- Objetivo A: Segundo o texto sobre biografias políticas em Portugal, em que prateleiras de uma livraria pode estar uma biografia?

---- Texto de leitura

Salazar, Álvaro Cunhal, Sá Carneiro, Marcelo Caetano, Francisco Sá Carneiro tiveram grande protagonismo num passado recente e já estão multiplamente tratados em biografia.

Os números não existem. Ou melhor, existem mas não estão tratados. É difícil saber quantas biografias se editam no mercado português e, mais difícil ainda, saber quantas, entre elas, entram na categoria de biografia política. Mais complicado é distinguir o que é uma memória, um livro de pensamento, de análise, uma reportagem sobre um determinado momento histórico ou onde há protagonistas e, nele, biografia. Uma visita a uma livraria é fácil para avaliar a confusão.

Uma biografia pode estar numa prateleira de Sociologia, de História, de Literatura. A catalogação é deficiente e o cruzamento de dados entre o que se publica no país e se vende raramente dá resultados conclusivos. Mas da conversa entre editores, livreiros e leitores, uma olhada pelo top dos últimos anos, dá para concluir que a biografia política ou o livro de actualidade política com um rosto na capa tem procura. Mas esta afirmação não vale para tudo. Há flops. E cada político é um caso. Vejam-se as singularidades para avaliar o todo.

--------
---- Excertos dos registos

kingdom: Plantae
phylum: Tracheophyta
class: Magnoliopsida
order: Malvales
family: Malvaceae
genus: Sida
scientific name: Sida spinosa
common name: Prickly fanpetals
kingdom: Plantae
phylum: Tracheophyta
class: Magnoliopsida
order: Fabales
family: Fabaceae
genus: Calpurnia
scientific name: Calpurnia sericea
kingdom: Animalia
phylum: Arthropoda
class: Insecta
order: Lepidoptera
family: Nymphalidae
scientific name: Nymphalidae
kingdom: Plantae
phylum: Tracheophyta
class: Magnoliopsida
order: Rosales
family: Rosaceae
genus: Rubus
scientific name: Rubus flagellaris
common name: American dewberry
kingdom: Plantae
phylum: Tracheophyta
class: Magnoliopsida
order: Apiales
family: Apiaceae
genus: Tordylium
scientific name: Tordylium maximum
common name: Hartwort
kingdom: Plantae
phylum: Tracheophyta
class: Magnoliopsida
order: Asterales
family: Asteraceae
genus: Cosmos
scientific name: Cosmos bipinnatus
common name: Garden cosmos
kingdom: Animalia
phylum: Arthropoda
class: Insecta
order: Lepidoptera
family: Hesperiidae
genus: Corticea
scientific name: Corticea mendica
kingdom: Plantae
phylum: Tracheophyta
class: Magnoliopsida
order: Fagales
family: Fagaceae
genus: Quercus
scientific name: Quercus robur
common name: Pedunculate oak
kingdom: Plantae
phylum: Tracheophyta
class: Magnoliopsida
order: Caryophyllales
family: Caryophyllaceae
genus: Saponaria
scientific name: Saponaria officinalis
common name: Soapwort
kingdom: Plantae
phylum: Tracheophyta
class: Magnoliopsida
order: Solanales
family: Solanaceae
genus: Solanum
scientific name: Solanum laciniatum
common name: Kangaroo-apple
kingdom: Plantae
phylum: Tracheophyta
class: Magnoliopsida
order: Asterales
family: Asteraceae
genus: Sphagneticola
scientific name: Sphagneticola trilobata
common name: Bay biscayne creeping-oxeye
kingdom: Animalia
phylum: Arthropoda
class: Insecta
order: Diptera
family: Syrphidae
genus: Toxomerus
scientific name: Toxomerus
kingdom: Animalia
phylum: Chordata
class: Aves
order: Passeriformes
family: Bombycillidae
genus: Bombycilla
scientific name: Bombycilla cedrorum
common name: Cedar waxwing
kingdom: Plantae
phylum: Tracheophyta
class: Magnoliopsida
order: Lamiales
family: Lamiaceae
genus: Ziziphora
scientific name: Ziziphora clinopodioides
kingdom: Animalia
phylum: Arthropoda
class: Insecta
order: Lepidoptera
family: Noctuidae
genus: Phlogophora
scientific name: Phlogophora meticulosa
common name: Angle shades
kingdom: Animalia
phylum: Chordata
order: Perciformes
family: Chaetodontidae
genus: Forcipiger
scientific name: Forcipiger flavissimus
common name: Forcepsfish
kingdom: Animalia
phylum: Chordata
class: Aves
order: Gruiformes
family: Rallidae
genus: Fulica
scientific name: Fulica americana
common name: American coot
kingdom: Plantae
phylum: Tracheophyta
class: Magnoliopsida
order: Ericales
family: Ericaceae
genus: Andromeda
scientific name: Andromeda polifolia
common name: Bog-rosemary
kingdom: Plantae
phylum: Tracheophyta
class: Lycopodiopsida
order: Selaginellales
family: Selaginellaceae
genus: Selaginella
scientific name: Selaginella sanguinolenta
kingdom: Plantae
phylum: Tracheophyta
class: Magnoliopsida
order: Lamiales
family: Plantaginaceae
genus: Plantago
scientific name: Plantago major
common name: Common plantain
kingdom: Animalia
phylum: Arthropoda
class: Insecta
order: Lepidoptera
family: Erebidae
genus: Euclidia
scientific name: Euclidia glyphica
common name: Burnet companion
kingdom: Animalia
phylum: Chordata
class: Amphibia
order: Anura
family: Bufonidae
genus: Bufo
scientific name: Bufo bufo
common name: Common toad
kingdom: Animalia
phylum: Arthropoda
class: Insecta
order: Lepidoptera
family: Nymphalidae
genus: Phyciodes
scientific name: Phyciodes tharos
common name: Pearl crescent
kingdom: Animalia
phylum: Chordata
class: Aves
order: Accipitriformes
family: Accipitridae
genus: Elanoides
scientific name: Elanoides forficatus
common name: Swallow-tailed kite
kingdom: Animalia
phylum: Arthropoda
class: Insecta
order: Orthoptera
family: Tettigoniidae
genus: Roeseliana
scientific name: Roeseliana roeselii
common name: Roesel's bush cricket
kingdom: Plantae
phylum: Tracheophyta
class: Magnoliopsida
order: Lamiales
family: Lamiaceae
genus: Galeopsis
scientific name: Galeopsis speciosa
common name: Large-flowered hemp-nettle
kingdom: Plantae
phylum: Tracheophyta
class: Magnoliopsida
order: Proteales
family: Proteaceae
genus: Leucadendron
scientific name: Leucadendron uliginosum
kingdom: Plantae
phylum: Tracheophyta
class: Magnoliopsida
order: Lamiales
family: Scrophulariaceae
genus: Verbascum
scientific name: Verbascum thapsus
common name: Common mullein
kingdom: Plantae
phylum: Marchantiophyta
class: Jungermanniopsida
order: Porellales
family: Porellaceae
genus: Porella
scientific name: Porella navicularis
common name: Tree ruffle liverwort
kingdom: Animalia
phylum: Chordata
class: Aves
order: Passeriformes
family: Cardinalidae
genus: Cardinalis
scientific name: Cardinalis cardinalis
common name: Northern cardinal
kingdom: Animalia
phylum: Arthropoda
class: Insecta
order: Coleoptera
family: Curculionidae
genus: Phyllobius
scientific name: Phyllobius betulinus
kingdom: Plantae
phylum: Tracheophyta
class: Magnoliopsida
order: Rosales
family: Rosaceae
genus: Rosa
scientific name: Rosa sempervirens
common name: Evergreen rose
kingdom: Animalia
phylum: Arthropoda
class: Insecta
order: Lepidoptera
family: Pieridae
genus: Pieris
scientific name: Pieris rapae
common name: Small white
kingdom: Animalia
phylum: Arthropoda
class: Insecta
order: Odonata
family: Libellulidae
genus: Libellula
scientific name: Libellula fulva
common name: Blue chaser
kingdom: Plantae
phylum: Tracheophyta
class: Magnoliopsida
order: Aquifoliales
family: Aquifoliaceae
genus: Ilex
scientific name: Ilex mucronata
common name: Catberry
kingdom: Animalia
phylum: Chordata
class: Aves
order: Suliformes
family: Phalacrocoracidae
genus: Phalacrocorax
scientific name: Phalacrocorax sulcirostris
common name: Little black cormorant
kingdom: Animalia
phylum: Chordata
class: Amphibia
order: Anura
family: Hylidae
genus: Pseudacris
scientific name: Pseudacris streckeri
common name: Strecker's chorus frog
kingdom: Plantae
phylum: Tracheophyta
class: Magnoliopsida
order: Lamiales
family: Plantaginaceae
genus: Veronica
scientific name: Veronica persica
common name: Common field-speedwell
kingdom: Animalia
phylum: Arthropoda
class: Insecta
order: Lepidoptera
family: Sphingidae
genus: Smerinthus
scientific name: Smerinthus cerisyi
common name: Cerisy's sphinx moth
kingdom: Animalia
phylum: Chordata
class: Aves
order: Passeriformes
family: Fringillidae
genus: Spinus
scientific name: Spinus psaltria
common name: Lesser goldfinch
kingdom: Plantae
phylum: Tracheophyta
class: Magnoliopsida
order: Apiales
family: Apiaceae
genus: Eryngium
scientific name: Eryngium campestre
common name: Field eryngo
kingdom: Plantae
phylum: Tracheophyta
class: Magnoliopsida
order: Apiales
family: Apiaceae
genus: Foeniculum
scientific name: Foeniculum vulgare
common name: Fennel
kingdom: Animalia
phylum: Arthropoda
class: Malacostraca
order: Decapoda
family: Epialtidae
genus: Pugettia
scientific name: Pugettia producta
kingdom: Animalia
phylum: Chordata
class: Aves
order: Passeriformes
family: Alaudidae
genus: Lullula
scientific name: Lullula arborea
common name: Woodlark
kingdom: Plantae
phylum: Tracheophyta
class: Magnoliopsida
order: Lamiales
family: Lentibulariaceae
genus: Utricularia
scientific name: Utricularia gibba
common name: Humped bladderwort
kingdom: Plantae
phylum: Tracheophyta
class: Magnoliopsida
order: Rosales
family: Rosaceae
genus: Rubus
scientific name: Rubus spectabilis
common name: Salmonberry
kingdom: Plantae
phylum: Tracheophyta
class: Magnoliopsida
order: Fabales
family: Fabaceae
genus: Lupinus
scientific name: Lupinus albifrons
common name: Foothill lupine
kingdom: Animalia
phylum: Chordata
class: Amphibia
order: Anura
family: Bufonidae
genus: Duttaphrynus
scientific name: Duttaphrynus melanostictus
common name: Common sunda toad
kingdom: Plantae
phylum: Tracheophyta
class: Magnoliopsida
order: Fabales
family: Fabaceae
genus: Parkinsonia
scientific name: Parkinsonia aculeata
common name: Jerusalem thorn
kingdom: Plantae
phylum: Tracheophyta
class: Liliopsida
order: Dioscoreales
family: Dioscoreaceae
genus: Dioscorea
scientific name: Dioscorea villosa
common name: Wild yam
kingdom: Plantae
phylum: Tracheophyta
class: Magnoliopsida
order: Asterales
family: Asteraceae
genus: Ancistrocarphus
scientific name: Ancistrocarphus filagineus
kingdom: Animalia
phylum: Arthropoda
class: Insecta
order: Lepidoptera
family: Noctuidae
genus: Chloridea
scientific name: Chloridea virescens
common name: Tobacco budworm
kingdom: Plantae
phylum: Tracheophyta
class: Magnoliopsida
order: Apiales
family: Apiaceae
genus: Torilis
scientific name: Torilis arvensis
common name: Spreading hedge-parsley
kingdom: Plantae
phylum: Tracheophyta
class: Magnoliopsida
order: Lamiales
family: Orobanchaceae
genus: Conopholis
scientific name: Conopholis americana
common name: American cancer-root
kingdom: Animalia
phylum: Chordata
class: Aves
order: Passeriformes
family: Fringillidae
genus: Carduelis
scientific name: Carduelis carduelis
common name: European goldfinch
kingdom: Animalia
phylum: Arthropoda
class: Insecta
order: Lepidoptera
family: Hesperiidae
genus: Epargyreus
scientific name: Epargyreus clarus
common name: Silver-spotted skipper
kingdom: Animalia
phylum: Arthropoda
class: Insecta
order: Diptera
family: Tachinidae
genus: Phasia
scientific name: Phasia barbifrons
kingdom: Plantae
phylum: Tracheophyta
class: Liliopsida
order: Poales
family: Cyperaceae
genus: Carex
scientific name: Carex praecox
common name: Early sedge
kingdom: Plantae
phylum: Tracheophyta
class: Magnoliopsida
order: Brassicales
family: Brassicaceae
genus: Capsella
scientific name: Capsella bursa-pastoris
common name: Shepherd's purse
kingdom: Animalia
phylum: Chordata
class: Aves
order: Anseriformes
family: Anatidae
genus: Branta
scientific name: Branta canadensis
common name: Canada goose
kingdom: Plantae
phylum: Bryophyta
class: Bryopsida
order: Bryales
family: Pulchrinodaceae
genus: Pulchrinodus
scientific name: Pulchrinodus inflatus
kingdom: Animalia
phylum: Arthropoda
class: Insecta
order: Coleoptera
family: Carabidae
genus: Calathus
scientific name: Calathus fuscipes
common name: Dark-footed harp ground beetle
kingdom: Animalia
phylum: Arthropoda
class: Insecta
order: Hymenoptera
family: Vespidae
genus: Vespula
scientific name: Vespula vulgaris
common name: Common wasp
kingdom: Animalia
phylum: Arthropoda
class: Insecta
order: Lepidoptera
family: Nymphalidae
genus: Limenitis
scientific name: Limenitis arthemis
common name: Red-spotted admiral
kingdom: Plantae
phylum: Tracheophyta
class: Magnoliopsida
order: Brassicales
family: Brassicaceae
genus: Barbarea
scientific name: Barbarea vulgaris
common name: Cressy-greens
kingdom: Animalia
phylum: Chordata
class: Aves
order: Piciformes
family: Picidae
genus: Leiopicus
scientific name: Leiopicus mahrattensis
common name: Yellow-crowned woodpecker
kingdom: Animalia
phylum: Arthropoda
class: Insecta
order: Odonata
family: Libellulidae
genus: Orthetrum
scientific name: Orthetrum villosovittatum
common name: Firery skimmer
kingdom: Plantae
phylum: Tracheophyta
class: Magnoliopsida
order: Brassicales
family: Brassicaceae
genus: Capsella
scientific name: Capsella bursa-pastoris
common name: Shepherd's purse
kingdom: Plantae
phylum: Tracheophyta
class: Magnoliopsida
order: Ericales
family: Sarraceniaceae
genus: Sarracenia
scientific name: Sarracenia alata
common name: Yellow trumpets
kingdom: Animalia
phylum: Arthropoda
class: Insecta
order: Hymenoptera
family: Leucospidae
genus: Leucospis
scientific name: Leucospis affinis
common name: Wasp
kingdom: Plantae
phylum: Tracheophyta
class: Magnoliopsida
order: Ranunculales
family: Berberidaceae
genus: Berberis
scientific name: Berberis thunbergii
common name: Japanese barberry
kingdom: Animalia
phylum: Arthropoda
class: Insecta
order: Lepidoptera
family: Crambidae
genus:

--------

- Objetivo B: Imprima sem alterações as linhas das entradas que vão da linha que contém "scientific name: Dioscorea villosa" até à linha que contém "scientific name: Carduelis carduelis", incluindo ambas.

- Resultado da tarefa A: Numa prateleira de Sociologia, de História ou de Literatura.

- Resultado da tarefa B:
scientific name: Dioscorea villosa
common name: Wild yam
kingdom: Plantae
phylum: Tracheophyta
class: Magnoliopsida
order: Asterales
family: Asteraceae
genus: Ancistrocarphus
scientific name: Ancistrocarphus filagineus
kingdom: Animalia
phylum: Arthropoda
class: Insecta
order: Lepidoptera
family: Noctuidae
genus: Chloridea
scientific name: Chloridea virescens
common name: Tobacco budworm
kingdom: Plantae
phylum: Tracheophyta
class: Magnoliopsida
order: Apiales
family: Apiaceae
genus: Torilis
scientific name: Torilis arvensis
common name: Spreading hedge-parsley
kingdom: Plantae
phylum: Tracheophyta
class: Magnoliopsida
order: Lamiales
family: Orobanchaceae
genus: Conopholis
scientific name: Conopholis americana
common name: American cancer-root
kingdom: Animalia
phylum: Chordata
class: Aves
order: Passeriformes
family: Fringillidae
genus: Carduelis
scientific name: Carduelis carduelis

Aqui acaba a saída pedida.